Plus de chantiers de collèges, de routes, de travaux d’environnement, d’adduction d’eau, pas de subventions aux communes avant l’été 2010, à cause d’une lubie présidentielle idéologique. Résultat : la sortie de crise va être stoppée et va en prendre un coup. Le chômage va repartir en flèche de janvier à juin 2010, les dépenses sociales vont exploser pour les Conseils généraux, et leurs marges pour investir vont s’amenuiser. On enclenche un processus catastrophe pour 2011 ! Alors on cherche, on gratte, on fouille, on invente, à Bercy, avant le débat au Parlement de la loi des finances 2010, des théories fumeuses sur des sommes incertaines, dont on ne sait même pas comment on les trouvera, et on prend le pouvoir sur les collectivités par « l’affamement » budgétaire ! On ajoute des bouts de recettes pour boucher l’immense trou qu’a provoqué le Président de la République par une annonce inconsidérée ! Mais médiatiquement, la TP aura été supprimée. Le MEDEF a gagné par KO face aux élus.

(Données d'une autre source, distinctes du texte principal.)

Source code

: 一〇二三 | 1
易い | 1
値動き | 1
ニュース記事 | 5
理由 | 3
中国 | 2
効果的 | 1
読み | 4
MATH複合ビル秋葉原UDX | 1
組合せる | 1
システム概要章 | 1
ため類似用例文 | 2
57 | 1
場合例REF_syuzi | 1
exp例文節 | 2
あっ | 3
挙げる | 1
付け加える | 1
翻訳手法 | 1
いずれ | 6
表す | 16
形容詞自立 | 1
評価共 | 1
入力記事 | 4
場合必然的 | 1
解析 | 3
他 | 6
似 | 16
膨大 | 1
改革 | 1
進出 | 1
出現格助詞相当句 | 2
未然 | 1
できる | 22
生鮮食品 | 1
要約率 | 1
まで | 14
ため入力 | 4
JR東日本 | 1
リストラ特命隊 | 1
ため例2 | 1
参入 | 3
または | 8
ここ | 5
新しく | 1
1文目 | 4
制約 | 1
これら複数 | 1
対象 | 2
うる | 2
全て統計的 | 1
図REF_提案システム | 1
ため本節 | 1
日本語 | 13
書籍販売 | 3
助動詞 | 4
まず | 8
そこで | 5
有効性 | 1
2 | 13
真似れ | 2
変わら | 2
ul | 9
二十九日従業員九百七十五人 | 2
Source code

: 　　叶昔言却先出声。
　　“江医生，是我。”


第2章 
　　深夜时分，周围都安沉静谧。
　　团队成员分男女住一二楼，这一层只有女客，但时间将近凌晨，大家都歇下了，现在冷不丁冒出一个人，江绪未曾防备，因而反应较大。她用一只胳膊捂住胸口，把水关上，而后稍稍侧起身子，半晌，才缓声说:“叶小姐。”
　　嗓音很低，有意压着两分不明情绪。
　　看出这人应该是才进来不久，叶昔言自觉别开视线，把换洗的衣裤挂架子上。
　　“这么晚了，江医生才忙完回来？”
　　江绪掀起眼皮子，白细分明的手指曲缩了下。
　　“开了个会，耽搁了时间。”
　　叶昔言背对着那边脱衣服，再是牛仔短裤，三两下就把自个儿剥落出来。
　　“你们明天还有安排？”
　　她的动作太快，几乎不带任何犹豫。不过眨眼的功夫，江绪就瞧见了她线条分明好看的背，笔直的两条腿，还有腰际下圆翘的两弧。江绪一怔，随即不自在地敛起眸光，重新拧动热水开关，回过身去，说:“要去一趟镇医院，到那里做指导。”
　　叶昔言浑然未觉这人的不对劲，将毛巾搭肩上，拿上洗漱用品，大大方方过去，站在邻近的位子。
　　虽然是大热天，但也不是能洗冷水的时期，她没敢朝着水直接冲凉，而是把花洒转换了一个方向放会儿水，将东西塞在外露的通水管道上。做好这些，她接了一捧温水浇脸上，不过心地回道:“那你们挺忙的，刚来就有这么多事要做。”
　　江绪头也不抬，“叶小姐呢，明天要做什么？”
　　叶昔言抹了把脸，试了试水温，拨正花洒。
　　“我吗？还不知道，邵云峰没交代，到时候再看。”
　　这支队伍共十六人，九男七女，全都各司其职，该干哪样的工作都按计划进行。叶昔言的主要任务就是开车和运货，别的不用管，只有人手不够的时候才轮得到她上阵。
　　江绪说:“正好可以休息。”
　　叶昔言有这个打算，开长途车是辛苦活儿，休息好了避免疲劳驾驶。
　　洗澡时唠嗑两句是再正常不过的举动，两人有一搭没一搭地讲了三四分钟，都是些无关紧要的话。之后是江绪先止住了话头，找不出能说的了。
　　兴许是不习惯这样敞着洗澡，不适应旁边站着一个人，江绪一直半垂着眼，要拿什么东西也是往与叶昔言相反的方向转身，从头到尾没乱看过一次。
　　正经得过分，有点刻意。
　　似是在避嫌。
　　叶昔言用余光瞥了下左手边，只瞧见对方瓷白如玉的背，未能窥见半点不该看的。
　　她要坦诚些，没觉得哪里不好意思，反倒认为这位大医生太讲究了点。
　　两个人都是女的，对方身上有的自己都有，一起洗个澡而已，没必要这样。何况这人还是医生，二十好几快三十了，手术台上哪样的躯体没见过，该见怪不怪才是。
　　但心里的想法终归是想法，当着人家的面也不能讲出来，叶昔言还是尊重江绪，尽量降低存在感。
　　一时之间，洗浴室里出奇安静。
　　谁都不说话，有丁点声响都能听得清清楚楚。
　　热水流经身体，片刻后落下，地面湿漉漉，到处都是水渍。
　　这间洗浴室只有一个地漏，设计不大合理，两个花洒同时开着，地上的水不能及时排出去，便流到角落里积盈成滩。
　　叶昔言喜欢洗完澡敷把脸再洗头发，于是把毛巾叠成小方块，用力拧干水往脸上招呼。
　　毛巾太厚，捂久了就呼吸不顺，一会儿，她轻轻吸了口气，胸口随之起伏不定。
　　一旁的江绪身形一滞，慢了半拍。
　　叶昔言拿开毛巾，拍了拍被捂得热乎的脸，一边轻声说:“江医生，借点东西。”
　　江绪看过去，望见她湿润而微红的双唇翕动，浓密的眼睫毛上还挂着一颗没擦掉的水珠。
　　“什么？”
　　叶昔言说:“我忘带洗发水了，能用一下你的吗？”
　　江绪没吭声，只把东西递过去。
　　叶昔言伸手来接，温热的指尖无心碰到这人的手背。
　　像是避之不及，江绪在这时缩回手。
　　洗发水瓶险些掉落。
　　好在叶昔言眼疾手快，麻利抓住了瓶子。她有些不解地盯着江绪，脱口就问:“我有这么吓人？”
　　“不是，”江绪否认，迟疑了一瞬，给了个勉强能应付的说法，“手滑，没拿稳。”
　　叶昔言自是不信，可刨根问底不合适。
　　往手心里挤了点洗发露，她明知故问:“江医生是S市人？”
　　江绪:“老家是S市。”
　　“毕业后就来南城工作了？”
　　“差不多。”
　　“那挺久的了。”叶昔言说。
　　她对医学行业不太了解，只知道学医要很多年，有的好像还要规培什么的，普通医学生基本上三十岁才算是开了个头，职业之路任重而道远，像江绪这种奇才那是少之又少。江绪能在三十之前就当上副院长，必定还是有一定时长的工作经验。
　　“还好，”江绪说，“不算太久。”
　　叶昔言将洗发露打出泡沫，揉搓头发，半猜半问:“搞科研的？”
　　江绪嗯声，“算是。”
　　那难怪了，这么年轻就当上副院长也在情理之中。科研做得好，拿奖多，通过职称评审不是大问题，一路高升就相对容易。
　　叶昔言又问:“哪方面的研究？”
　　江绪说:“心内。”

En réalité, avec moins de TVA encaissée par l’Etat, une compensation éphémère fournie par un emprunt d’Etat, une terrible montée de l’insécurité sociale et des faillites prévisibles, on va accentuer la crise dès 2010… C’est absurde, idiot, débile, mais ça marche, puisque la feuille d’impôts est devenue le repoussoir de la démocratie ! En fait, la suppression de la TP est une bombe à retardement qui ne créera pas un seul emploi, mais qui, en revanche, en mettra des milliers en péril!